The question is to be able to write a model that can explain most(all?) of the current traces and predict the future while not being overly complicated from outlying traces.
This is a widespread notation and one of the goals is to map the final business process into a BPMN. It has advanced elements like an or-split and timer/event based XOR gateways.
A dependency graph has nodes and arcs where the arc is a relationship between two activities. The arcs can be annotated with frequency or confidence/certainty. The dependency graph loses a lot of the semantics of a Petri-net, specifically, the and and or joins.
Causal Nets (C-Net) have more semantics, where there is a representation of the joins.
Converting between a C-Net and a WF-Net requires silent bindings.
One of the differences between this and the alpha algorithm is that frequency matters.
Causality also matters. Count the number of times that A is followed by B, minus the number of times that B is followed by A, divided by the sum of these two number + 1. There is also a case where A=B. If the number is closed to 1, then there is a strong causality
There must be a threshold to indicate that this should be included.
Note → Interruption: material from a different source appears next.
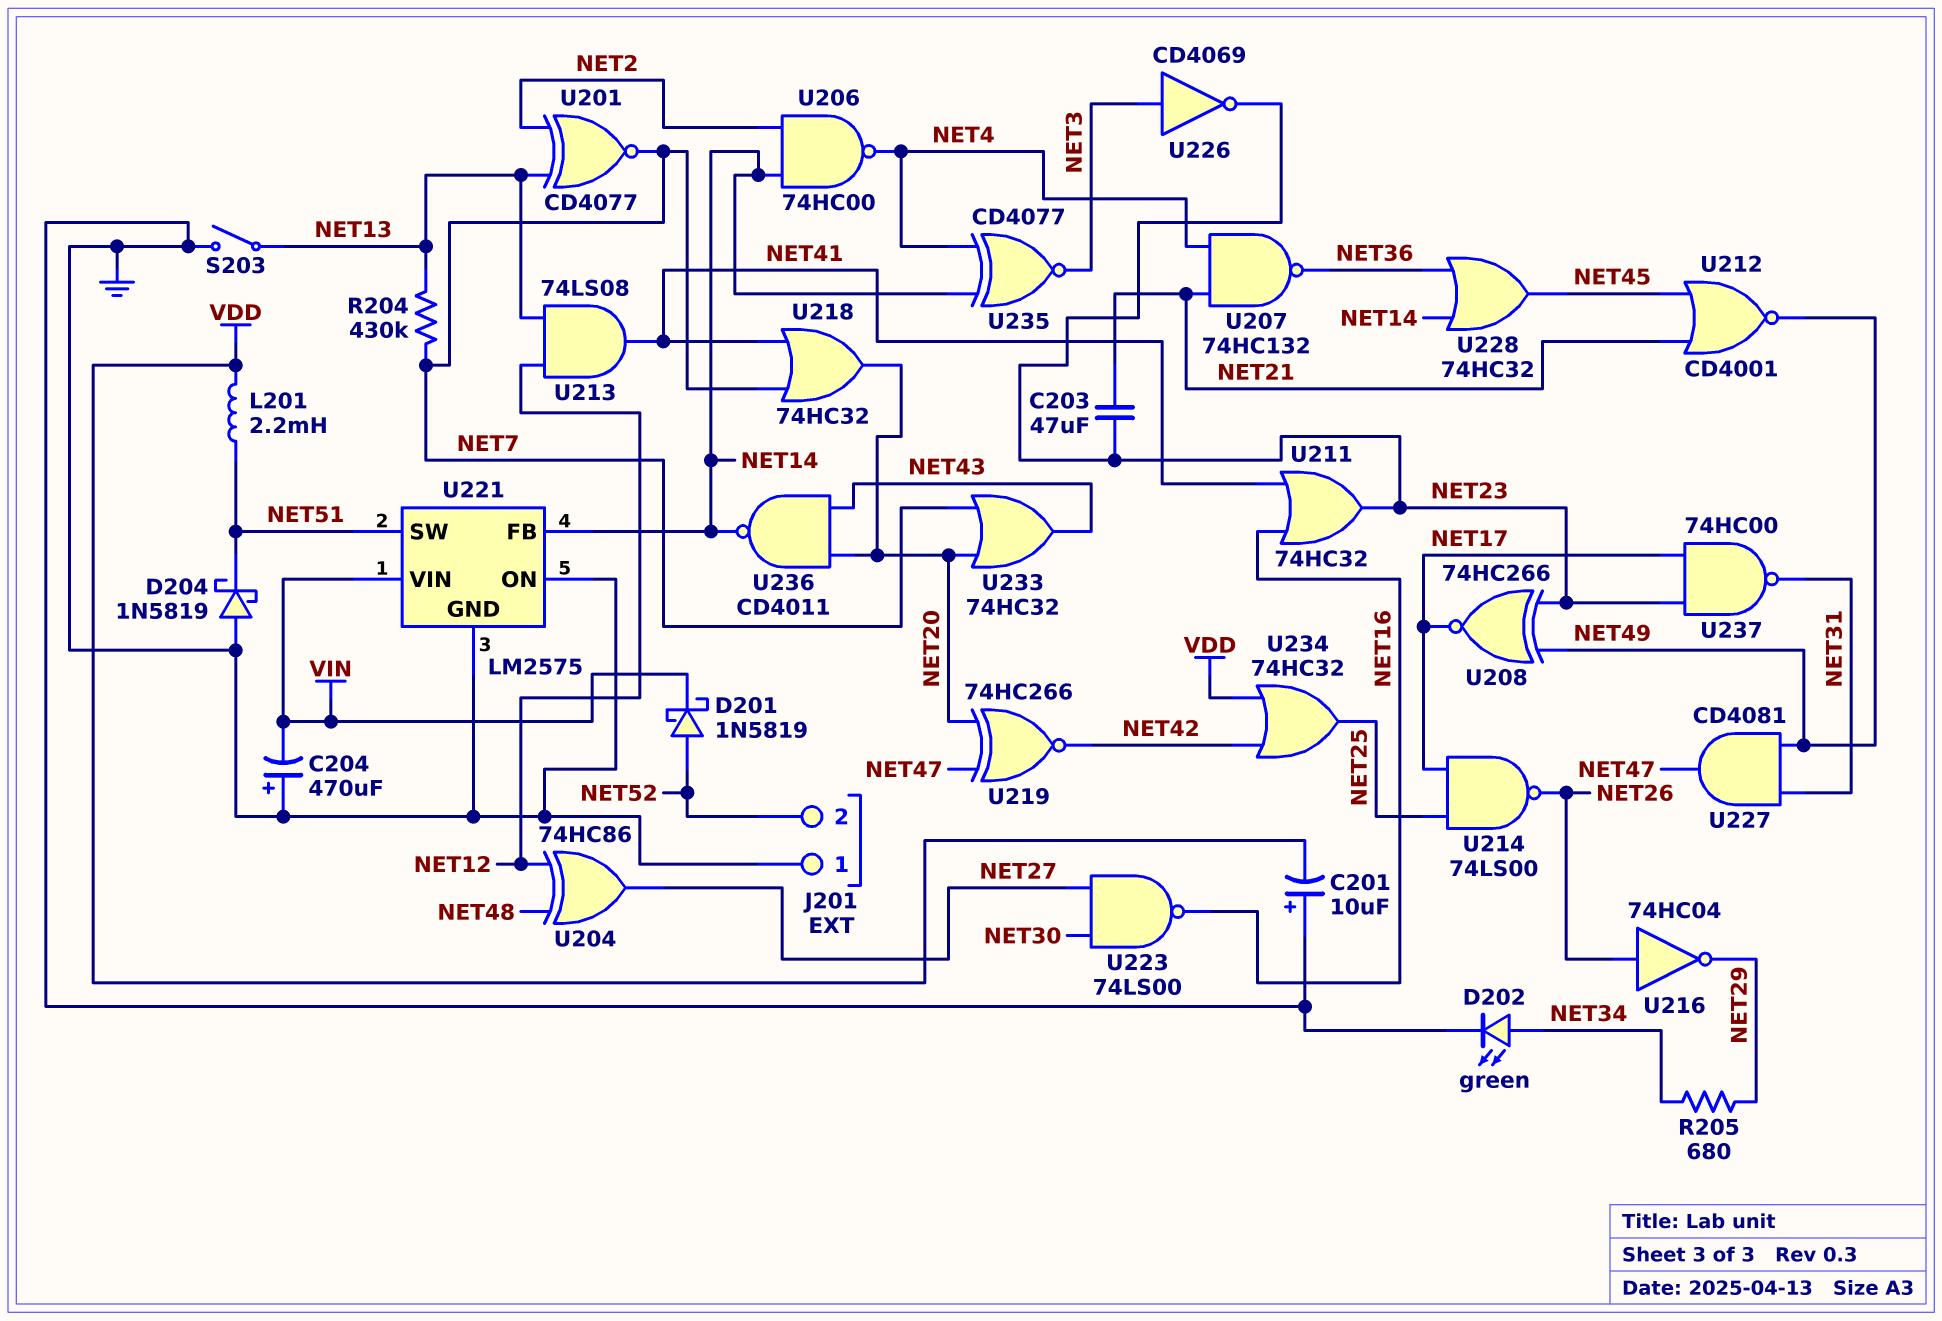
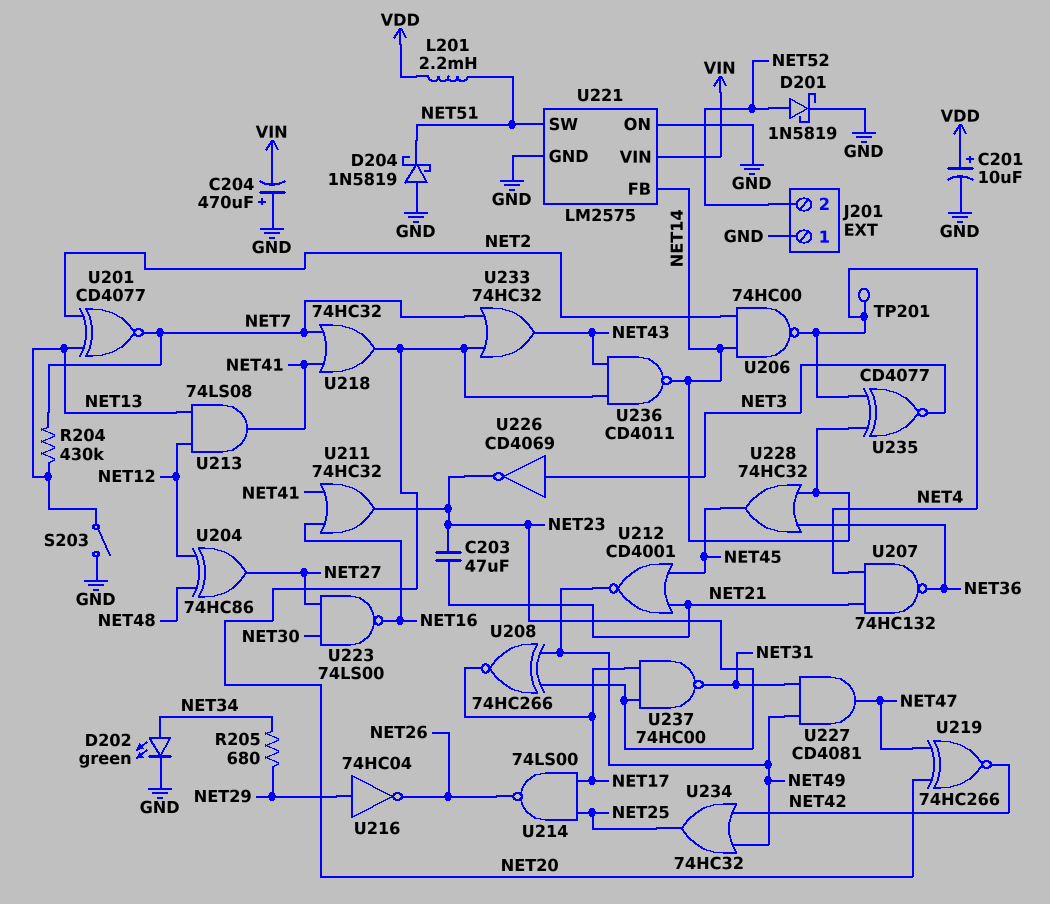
C201: 10uF (plus GND, minus VDD) -> 10uF (plus VDD, minus GND)
D201: schottky 1N5819 (A NET52, K VIN) -> schottky 1N5819 (A NET52, K GND)
TP201: none -> test point (NET4)
U216: NOT 74HC04 (in NET26, out NET29) -> NOT 74HC04 (in NET29, out NET26)
U234: OR 74HC32 (in NET42, in VDD, out NET25) -> OR 74HC32 (in NET42, in NET49, out NET25)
$$ \lvert a \gt _Lb \rvert = \sum_{\sigma \in L} L(\sigma) \times \lvert\{1 \le i \lt \lvert \sigma \rvert \; \lvert \sigma(i) = a \wedge \sigma(i + 1) = b \} \rvert $$
$$ \lvert a \Rightarrow _Lb \rvert =
\begin{cases}
\frac {\lvert a \gt _Lb \rvert -\lvert b \gt _La \rvert} {\lvert a \gt _Lb \rvert -\lvert b \gt _La \rvert + 1} , & \text{if $a$ } \neq \text {$b$} \\
\frac {\lvert a \gt _Lb \rvert} {\lvert a \gt _Lb \rvert + 1}, & \text{if $a$ = $b$}
\end{cases}$$
Work on finding the split join behavior.
Learning Transition System. An event log consists of traces. A state can be define as what happened in the past and what is going to happen in the future.
There are various ways to look at a trace. One is just {a,b,c,d,e} where the order and frequency don't matter. A multiset extraction captures the number of times something has been executed in the past, but not the order \( [a,b,c^3,d^3,e] \)
A k-tail looks at the k past events. k-Tail can be combined with the other 3 extractions.